(Data excerpts)
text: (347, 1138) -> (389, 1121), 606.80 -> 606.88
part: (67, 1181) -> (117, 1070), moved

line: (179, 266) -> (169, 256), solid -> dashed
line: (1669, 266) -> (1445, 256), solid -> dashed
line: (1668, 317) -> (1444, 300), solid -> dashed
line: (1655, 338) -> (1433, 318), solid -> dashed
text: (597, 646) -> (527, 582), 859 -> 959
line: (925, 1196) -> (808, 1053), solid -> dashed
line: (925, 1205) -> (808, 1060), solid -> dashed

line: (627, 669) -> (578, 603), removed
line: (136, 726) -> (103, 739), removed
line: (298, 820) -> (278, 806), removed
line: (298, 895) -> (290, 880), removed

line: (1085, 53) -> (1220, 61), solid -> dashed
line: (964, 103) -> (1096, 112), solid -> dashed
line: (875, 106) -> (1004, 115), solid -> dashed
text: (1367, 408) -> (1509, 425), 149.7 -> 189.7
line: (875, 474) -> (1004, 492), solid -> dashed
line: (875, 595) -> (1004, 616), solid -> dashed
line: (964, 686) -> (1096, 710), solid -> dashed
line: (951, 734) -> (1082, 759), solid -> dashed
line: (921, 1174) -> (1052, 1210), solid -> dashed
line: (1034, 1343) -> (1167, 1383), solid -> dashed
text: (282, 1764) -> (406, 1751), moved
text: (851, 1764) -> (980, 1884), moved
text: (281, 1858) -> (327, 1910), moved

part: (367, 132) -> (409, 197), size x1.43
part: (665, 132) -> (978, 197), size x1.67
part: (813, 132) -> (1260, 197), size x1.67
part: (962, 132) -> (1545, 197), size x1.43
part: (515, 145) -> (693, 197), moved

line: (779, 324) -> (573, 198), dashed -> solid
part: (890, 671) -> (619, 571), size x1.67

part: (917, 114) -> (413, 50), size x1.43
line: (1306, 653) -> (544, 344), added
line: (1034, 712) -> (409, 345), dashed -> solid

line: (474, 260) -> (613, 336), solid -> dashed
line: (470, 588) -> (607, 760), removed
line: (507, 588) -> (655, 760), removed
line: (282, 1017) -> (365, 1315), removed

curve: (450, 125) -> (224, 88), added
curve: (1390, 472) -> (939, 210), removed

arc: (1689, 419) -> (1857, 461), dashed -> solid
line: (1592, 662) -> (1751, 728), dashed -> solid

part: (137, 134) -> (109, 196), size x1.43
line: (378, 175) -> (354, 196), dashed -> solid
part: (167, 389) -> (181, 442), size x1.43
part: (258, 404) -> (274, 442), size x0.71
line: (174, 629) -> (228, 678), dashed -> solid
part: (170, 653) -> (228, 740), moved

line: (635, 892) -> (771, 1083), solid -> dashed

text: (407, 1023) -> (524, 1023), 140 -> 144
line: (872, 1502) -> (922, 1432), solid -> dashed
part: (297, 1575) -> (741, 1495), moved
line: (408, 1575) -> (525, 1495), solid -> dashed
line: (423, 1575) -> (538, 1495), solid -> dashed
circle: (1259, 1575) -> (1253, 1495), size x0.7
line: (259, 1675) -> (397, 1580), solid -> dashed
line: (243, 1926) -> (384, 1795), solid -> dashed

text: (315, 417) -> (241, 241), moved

## Work request
Print the lines above from the one with "line: (779, 324)" through the one with "line: (474, 260)", both included, exactly as written and nothing more.

## Response
line: (779, 324) -> (573, 198), dashed -> solid
part: (890, 671) -> (619, 571), size x1.67

part: (917, 114) -> (413, 50), size x1.43
line: (1306, 653) -> (544, 344), added
line: (1034, 712) -> (409, 345), dashed -> solid

line: (474, 260) -> (613, 336), solid -> dashed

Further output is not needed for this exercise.